In this activity, we collaborated with other iGEM teams to improve public understanding of synthetic biology, clarify misconceptions, and demonstrate the real applications and potential of synthetic biology through practical examples. We particularly emphasized the potential contributions of synthetic biology to medicine and environmental protection, interacting with the public through Q&A sessions, popular science articles, and other means to resolve their concerns.

Through our participation in this activity, we not only increased societal awareness of synthetic biology but also strengthened cooperation with other iGEM teams, forming a strong collective force to advance scientific development.

Future Education and Public Engagement

In the future, we will continue to invest more efforts in education and public engagement. We plan to bring more educational activities into communities and schools, especially targeting middle and high school students, through organizing more lectures, interactive experiments, and public science events to popularize basic synthetic biology knowledge to a wider audience.

Moreover, we will continue participating in similar social myth-busting activities to eliminate public misconceptions about synthetic biology through scientific explanations and data support, enhancing its societal acceptance and recognition.

Through educational activities and public engagement, we not only promoted synthetic biology education but also continuously refined our project through interactions with experts, students, and the public. We believe that only with the widespread support of science and society can synthetic biology truly fulfill its potential and benefit society. In the future, we will continue our commitment to education and public engagement, striving to improve societal awareness of synthetic biology.

Conclusion

Looking back at the entire implementation of the project, we have gained invaluable experience and lessons. Through in-depth communication with stakeholders, we have continuously optimized and improved our project in terms of safety, feasibility, education, and public engagement, ensuring the project can move forward steadily within the frameworks of scientific rigor, ethics, and social responsibility.

Our project not only focuses on solving the treatment challenges of triple-negative breast cancer but also aims to promote the popularization and social acceptance of synthetic biology technologies. Whether it’s through communication with doctors, cooperation with patients and researchers, or interactions with students and the public, we have always placed societal needs as the fundamental starting point of our project’s development, striving to ensure that our work truly serves society and benefits patients.

Through participation in CCIC, educational activities, and social myth-busting projects, we have not only increased societal awareness of synthetic biology but also strengthened public support and trust in our research.
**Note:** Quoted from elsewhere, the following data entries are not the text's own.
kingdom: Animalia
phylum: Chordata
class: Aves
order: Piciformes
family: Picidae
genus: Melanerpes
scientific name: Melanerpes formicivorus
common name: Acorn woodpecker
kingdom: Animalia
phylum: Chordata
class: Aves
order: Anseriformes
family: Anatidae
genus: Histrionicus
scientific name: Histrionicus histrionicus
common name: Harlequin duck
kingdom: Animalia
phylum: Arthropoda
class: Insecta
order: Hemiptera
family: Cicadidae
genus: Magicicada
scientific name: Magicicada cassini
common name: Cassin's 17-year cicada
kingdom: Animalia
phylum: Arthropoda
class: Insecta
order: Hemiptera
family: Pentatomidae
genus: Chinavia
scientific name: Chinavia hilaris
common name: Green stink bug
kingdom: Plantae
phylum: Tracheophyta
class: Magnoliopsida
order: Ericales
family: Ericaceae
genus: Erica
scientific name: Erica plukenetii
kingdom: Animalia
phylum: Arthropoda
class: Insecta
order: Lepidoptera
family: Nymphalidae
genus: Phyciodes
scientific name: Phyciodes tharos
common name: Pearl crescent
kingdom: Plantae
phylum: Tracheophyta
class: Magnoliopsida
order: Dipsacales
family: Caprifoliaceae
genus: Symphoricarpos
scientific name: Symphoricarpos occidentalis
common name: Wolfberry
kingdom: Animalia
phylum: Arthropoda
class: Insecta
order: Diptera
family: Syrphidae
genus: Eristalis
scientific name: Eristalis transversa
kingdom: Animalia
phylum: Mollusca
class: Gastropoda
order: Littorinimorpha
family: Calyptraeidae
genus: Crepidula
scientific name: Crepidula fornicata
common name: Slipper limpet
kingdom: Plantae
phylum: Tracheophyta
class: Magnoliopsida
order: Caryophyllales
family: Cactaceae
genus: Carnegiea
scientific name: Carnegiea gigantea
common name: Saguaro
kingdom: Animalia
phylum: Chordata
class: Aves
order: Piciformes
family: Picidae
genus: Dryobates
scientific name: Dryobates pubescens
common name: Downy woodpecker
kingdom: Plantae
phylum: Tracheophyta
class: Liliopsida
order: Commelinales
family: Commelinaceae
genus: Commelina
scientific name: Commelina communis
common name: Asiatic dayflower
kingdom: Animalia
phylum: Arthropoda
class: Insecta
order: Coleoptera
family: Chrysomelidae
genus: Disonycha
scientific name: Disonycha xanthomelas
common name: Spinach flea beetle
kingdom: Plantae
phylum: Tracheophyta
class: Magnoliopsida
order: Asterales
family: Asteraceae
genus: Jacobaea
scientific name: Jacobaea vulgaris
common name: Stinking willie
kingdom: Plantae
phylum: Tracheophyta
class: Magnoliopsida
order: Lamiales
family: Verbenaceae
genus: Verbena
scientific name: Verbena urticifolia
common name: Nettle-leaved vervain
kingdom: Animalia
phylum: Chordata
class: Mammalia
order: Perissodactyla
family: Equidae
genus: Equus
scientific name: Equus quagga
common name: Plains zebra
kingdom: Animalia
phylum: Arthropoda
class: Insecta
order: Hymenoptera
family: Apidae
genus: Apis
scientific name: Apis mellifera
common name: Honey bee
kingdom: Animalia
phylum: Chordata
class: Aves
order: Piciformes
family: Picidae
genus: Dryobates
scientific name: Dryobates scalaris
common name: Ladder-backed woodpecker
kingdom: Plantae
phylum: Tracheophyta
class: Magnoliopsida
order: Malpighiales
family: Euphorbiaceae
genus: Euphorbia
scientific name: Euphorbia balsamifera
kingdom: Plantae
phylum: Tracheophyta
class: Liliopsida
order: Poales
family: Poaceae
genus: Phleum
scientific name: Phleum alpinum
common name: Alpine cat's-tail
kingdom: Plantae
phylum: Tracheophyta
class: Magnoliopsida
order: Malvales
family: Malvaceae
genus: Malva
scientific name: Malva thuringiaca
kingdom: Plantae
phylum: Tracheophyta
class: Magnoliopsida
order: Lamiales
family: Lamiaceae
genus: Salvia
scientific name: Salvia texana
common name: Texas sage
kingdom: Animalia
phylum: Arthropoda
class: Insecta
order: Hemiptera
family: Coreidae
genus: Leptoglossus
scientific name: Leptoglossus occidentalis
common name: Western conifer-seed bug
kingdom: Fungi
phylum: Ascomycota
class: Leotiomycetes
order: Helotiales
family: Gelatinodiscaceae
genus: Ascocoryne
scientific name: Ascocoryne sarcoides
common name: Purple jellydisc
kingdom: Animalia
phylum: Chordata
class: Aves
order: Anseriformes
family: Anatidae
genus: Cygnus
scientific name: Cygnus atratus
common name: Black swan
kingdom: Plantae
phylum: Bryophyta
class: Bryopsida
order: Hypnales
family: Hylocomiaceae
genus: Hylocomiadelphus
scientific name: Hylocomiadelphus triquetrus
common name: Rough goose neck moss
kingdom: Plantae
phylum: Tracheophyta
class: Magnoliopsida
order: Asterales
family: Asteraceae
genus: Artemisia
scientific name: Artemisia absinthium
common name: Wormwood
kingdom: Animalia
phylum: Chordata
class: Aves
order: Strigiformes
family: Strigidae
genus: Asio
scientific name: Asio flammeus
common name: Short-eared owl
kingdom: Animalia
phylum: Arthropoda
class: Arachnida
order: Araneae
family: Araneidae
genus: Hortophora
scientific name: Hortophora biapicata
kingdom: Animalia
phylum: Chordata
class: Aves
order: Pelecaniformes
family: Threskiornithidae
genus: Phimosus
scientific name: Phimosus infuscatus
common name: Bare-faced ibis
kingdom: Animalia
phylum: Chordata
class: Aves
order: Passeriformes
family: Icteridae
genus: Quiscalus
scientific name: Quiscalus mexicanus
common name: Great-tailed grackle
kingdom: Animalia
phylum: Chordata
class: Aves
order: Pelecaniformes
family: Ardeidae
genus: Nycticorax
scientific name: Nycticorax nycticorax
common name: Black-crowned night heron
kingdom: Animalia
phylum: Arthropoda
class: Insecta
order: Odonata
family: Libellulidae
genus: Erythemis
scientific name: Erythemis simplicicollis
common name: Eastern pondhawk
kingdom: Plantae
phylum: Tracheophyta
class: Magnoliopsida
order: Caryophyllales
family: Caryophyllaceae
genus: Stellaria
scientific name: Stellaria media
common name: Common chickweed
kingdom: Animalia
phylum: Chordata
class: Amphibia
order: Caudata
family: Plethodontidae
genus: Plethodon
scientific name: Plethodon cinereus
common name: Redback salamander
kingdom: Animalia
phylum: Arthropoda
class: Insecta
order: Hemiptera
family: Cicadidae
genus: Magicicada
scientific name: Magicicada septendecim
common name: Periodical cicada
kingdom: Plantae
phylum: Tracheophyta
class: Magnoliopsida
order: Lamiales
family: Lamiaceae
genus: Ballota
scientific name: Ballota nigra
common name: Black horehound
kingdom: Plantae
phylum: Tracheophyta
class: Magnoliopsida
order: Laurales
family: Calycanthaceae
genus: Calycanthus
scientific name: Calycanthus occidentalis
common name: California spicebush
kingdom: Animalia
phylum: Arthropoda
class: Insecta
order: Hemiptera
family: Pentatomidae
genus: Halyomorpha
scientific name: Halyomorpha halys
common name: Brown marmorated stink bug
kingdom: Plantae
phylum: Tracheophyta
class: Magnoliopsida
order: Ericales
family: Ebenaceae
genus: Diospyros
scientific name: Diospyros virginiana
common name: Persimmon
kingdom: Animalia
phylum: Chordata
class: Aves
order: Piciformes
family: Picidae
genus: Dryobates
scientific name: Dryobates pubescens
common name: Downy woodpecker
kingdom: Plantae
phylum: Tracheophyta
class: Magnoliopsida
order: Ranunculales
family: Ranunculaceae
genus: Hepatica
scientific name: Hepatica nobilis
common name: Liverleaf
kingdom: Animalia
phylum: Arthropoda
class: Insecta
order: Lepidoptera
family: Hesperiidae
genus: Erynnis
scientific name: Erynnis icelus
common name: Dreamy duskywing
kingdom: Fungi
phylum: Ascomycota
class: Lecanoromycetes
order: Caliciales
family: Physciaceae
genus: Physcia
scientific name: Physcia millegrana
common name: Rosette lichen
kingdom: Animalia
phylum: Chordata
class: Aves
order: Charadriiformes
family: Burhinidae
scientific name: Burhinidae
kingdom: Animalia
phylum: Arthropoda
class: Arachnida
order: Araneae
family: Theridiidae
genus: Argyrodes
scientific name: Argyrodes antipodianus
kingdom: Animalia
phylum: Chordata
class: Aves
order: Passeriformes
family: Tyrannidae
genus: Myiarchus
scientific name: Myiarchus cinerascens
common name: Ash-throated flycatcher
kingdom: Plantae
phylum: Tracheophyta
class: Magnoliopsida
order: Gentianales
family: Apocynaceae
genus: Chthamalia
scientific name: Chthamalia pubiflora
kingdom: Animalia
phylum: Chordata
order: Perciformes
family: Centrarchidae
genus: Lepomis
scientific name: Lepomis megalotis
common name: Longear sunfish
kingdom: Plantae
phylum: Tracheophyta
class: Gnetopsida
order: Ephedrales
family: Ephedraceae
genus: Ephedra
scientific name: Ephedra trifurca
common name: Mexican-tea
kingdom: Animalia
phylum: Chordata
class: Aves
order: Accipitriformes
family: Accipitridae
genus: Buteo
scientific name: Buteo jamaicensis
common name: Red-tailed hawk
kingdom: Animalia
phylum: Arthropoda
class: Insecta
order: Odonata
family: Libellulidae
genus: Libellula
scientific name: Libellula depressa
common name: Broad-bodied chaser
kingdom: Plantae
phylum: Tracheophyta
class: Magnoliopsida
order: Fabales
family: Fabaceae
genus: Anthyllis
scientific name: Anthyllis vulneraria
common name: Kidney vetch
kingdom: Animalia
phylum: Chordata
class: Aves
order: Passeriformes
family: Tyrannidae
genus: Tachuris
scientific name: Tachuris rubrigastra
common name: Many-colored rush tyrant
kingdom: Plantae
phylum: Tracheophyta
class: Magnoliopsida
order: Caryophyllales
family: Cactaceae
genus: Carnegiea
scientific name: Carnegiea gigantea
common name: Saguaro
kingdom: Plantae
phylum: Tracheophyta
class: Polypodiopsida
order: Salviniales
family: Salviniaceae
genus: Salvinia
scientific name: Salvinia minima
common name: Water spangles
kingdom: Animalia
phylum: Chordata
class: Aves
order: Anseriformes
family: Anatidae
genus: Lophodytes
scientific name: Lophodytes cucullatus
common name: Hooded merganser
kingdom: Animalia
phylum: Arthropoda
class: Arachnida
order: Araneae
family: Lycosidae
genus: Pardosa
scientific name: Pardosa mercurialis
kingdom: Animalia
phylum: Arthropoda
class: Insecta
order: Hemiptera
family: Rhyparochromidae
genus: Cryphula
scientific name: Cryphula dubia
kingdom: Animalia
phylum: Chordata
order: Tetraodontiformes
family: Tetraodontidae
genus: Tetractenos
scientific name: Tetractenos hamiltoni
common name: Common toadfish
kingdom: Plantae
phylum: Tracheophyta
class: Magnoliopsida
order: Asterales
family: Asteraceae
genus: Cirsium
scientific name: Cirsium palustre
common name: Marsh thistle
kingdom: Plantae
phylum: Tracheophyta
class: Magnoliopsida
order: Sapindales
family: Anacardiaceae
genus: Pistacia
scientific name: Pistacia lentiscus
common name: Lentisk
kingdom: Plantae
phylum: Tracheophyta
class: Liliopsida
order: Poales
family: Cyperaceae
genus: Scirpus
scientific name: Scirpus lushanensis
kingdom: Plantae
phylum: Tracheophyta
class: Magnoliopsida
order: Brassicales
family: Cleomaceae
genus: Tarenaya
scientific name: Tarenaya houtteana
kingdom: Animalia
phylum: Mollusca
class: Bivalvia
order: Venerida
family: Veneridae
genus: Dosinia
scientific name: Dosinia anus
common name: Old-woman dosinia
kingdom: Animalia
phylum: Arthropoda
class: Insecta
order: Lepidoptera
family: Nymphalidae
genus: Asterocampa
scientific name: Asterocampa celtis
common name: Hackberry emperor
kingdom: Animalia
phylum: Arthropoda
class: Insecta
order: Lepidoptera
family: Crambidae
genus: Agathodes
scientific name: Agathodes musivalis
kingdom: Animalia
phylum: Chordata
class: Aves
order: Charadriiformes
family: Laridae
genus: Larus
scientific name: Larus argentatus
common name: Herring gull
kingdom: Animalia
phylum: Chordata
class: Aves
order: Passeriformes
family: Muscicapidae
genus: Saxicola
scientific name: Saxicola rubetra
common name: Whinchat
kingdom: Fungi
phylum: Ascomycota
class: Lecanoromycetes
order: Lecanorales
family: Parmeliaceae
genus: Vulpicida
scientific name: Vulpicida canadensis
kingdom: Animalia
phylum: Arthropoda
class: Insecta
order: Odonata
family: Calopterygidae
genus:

In this process, the support and help from experts, professors, team members, and the public have been the driving force for our continuous progress.

Although we have made significant progress, we know that the road to solving the treatment challenges of triple-negative breast cancer remains long and full of challenges. As the research continues to deepen, we will continue to optimize our drug delivery platform, explore new treatment pathways, and continually update and refine our safety and feasibility assessments. More importantly, we will keep focusing on patient needs, ensuring our research can transition from the laboratory to clinical settings, ultimately achieving precise, effective, and gentle treatment.

In the future, we will not only continue to work on scientific innovation in synthetic biology but also increase our investment in public education. Through collaboration with more teams and experts, we will promote the social application of synthetic biology technology and strengthen a comprehensive evaluation of its ethical and social impacts. We believe that with the dual drivers of technological progress and social responsibility, our work will bring good news to more patients in the future.

We look forward to seeing our research results enter clinical settings in the near future, providing more precise and effective treatment options for triple-negative breast cancer patients and contributing to innovation in the synthetic biology field.